Major challenges remain

Economic growth and urbanization are closely linked. International evidence suggests that doubling a city’s size boosts income per capita between 3%-8%. But growth doesn’t solve all problems.  Major challenges remain, including infrastructure, housing, transport, informality, and sustainability.

Over 18% of urban Africans - 100 million people - lack access to electricity; while 66% of city dwellers have no access to sufficient water and sanitation. The African Development Bank estimates Africa must spend $130-170 billion annually on infrastructure - over $60 billion more than current levels. But if these projects are poorly supervised, cost overruns can add another 10%-50% to the bill, widening the deficit while creating safety risks and undermining trust between governments and citizens. Startups like Charis UAS in Rwanda enable developers to keep projects on plan and budget by remotely monitoring projects in near real-time on their AI-driven data platform.

The UN estimates 230 million Africans live in informal settlements with inadequate housing.  Housing is a key social determinant of health. Ethiopian startup Kubik is transforming plastic waste, a major problem in Africa, into construction materials for houses that are built quickly, at lower cost, and with a fifth of the carbon impact of concrete.

Traffic is a major challenge in African cities. Dar es Salaam, which will have over 10 million inhabitants by 2027, was the first Eastern African city to implement a public bus rapid transit (BRT) project, serving 200,000 passengers daily, increasing productivity and creating jobs on its corridor.  However, the inter-city market is fragmented, with over 1,000 bus operators each owning between one to five buses.

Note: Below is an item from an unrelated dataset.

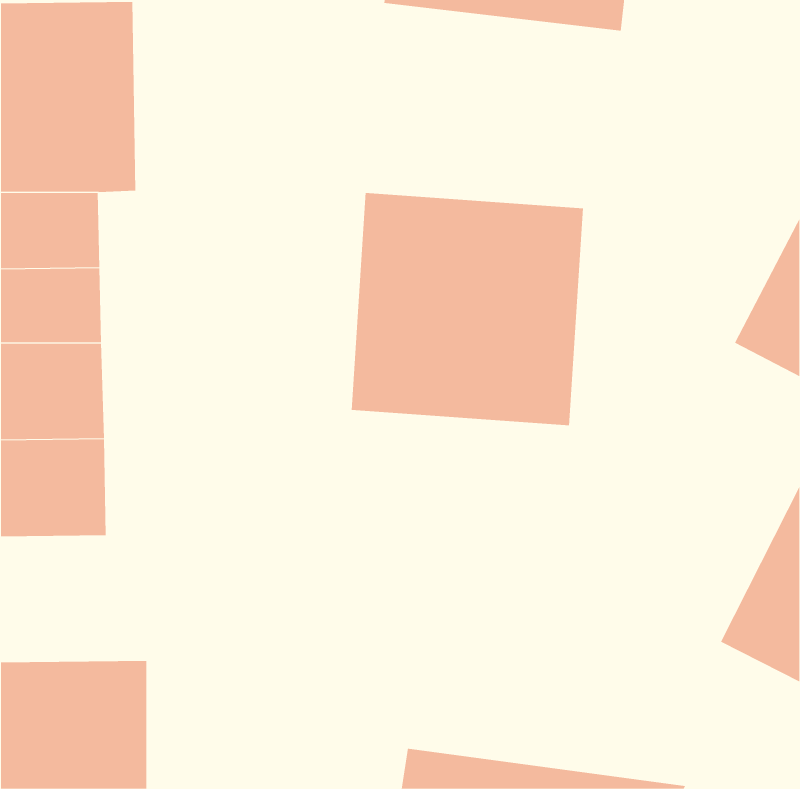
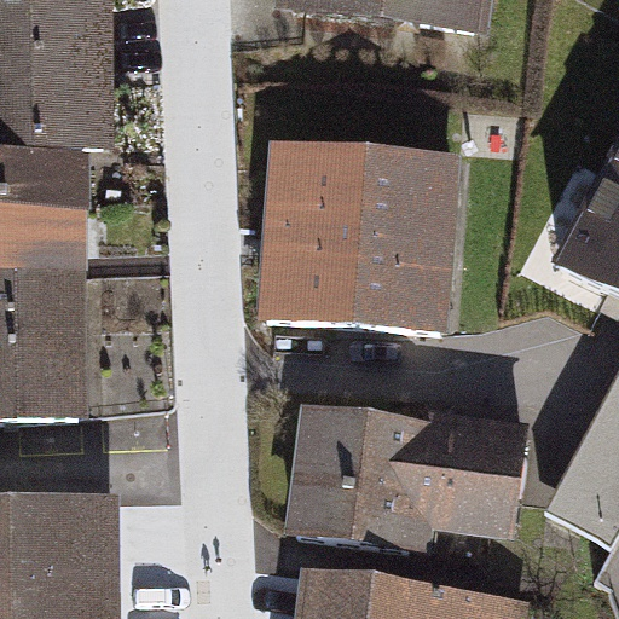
building: none -> [299,413,522,551]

Tanzanian Safiri is solving this with ERP software for bus operators helping them manage efficiently while booking passengers online.

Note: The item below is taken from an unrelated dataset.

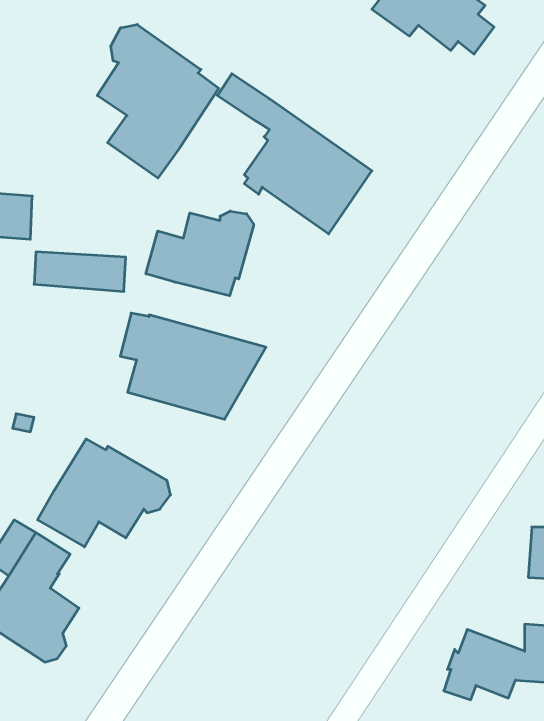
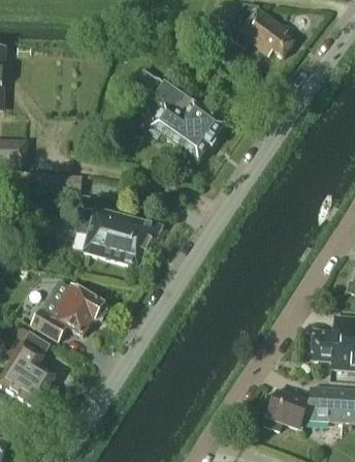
building: [97,24,219,178] -> none
building: [146,211,254,296] -> none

Africa’s retail market value exceeds $1 trillion, but the majority is informal. Efficiently supplying large and growing urban markets is a logistical and financial challenge, contributing to food waste and cost. Will big-box retailers squeeze out African mom-and-pop shops, as has happened in the West? A more likely story is technology will enable African retailers, from Dukkans in Khartoum to kiosks in Zimbabwe, to remain a competitive and authentic part of Africa’s urban experience.  

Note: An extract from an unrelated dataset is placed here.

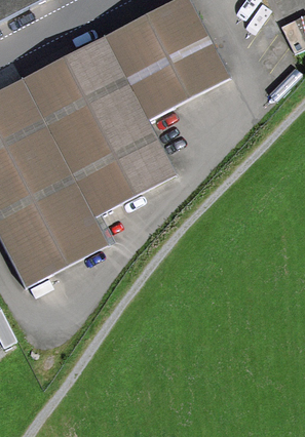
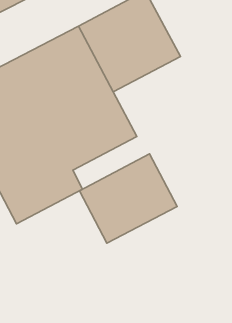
building: none -> [80,154,177,243]

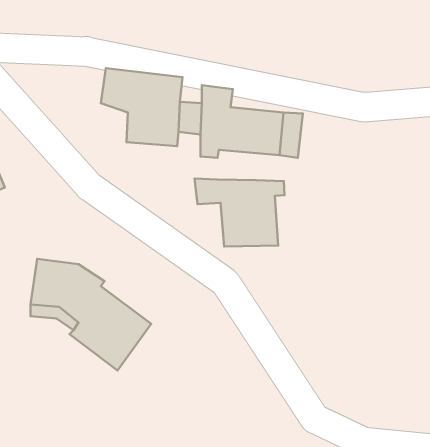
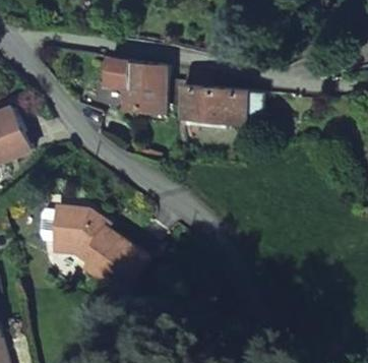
building: [194,178,285,246] -> none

Nigerian startup Sabi, recently valued at $300 million, and Egypt’s MaxAB provide digital commerce tools to help informal retailers manage supply chains. Others, such as Kenya’s SokoFresh and Nigeria’s ColdHubs, provide solar refrigeration to reduce food waste.

Governments will need to rise to the challenge and will need finance. Every dollar invested by African states in urban infrastructure returns a productivity dividend. According to IFC, switching to green technology, as Kampala planned as far back as 2016, can also reduce construction's carbon footprint by 23%.  

However, private capital has a crucial role: backing African technologists who design innovative solutions to the problems of their cities. Collectively, these entrepreneurs are helping to realize Sustainable Development Goal 11, which seeks to ‘make cities and human settlements inclusive, safe, resilient and sustainable.’

Every dollar invested by venture capital to back these entrepreneurs is good business that changes the lives of millions.

(Disclosure: Magdi Amin’s firm, African Renaissance Partners, holds positions in Kubik and Charis).